Texte à lire:
Le rêve américain (non!)
Teruha a 23 ans et part avec son époux faire le tour des États-Unis. Là-bas, de nombreuses personnes l’attendent. Teruha est connue dans le monde entier. Pour son arrivée, une grande fête est organisée et elle va faire la connaissance de Michiro Ito qui lui apprend la danse occidentale, et celle de Sessue Hayakawa, un acteur célèbre qui va devenir un ami très proche. Mais c’est pas tellement la belle vie. Son mari la délaisse pour aller picoler et choper ailleurs, alors Teruha le quitte quelques mois et part seule à la conquête des États-Unis. Arrivée à New-York elle rencontre Lillian Gish, une célèbre actrice du cinéma muet.
Elle en tombe folle amoureuse, mais son mari, peu enclin au saphisme décide qu’il est temps pour eux de rentrer au pays. De retour au Japon, Teruha va faire payer à son mari tous les mois de tromperie et sa rupture avec Lillian en couchant avec un autre homme. Plus ou moins ouvertement. Une fois au courant, il va lui mener une vie impossible. A tel point que Teruha va faire deux tentatives de suicide. Depuis qu’elle est mariée, Teruha a quitté le monde des geishas et mène une vie difficile au Japon, c’est pourquoi elle décide de repartir pour l’Amérique du nord pour apprendre la danse. Elle va y rester plusieurs années avant de s’envoler pour l’Europe. Elle accouche à Paris d’une petite fille. On ne sait ni qui est le géniteur ni ce que cette enfant devient. Mais une chose est sûre, Teruha rentre seule au Japon où elle parvient à réintégrer le monde des geishas. Elle donne des cours, gagne de l’argent.
La malédiction de Teruha
En 1929, Teruha a 38 ans et elle fait un petit débriefing sur sa vie. Qu’est ce qui va ? Rien. Qu’est ce qui ne va pas ? Olala, la liste est longue. Elle veut se purifier de ses excès, de ses passions, de ses amours impossibles. Elle pense que la raison de ses erreurs est : ses cheveux. Tout le monde aime ses cheveux, noirs, brillants. Ils ont fait sa réputation de geisha. Elle veut rompre avec cette vie. Elle va tenter de se remarier, ça va être un fiasco. Les hommes ne veulent rien construire avec Teruha, ils veulent simplement l’exposer comme un trophée. Alors, elle tente d’être modèle photo puis tenancière d’un bar. Rien. Rien ne lui va. Elle tombe dans l’alcool, la dépression. Puis elle rencontre le bouddhisme.

[Données enregistrées]
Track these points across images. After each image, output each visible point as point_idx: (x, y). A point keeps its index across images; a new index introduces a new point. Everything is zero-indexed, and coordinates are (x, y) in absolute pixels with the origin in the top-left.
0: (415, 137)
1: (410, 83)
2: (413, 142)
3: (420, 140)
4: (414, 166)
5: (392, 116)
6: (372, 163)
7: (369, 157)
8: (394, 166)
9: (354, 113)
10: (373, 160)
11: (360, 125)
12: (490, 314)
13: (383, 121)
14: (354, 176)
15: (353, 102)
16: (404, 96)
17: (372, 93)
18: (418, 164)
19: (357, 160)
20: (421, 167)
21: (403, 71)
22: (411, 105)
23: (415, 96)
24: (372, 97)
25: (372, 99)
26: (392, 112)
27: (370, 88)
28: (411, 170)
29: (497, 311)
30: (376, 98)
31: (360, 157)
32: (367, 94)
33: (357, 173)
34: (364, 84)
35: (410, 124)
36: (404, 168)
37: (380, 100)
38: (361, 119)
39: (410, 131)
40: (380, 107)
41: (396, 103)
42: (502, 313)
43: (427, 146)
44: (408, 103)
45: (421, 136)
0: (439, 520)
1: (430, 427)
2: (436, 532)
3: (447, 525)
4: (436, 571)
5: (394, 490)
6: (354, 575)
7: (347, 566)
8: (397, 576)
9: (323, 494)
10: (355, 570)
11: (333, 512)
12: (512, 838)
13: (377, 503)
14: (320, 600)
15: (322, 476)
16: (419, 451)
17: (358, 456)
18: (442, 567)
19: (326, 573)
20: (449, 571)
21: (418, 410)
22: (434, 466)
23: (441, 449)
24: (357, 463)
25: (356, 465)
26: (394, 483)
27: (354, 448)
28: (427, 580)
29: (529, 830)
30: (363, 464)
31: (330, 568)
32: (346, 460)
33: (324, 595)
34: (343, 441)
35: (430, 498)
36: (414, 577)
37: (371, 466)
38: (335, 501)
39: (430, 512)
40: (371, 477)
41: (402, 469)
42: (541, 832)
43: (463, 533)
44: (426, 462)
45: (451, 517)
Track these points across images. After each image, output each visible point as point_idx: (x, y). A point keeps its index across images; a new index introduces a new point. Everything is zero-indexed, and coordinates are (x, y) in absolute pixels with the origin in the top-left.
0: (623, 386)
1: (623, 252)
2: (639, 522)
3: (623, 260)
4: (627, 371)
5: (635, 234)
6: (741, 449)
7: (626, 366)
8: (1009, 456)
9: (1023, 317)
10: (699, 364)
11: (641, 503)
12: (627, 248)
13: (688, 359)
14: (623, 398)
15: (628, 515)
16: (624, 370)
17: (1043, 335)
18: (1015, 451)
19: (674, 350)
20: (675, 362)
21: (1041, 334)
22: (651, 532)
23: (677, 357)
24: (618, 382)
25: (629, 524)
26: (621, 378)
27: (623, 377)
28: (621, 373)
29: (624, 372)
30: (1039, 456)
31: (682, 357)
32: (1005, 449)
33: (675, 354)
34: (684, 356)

Consignes:
1) D'après le texte sur Teruha, à quoi attribue-t-elle ses erreurs lorsqu'elle fait le bilan de sa vie en 1929 ?
2) Poursuivez le texte sur Teruha après sa dernière phrase.

Réponses attendues:
1) Elle les attribue à ses cheveux.

2)
La libération de Teruha
A 39 ans, Teruha consacre sa vie à la religion. Après trois ans d’essai en tant que moine au temple Gio-ji, elle est acceptée et devient officiellement moine le 30 septembre 1934. Son temple est féminin, fondé par deux sœurs qui ont eu un chagrin d’amour (pour le même homme). Teruha change de vie et aussi de nom, elle devient Chisho. Puis de moine elle devient grande prêtresse et se rase la tête. Se débarrassant enfin de son fardeau, sa malédiction. Mais pas complètement, elle dépose ses cheveux et les cartes postales à son image dans une boite pour se rappeler de ce qu’elle était et de ce qu’elle est devenue. Évidemment, les voyeurs vont lui rendre visite, ils veulent voir Teruha et pourquoi ne pas lui parler de ses excès d’émotion, d’alcool, d’hommes… Teruha tente de se séparer de cette image, de cette ancienne vie mais personne n’a vraiment oublié la petite maiko aux neuf doigts. Elle décède en 1994, à l’age de 98 ans.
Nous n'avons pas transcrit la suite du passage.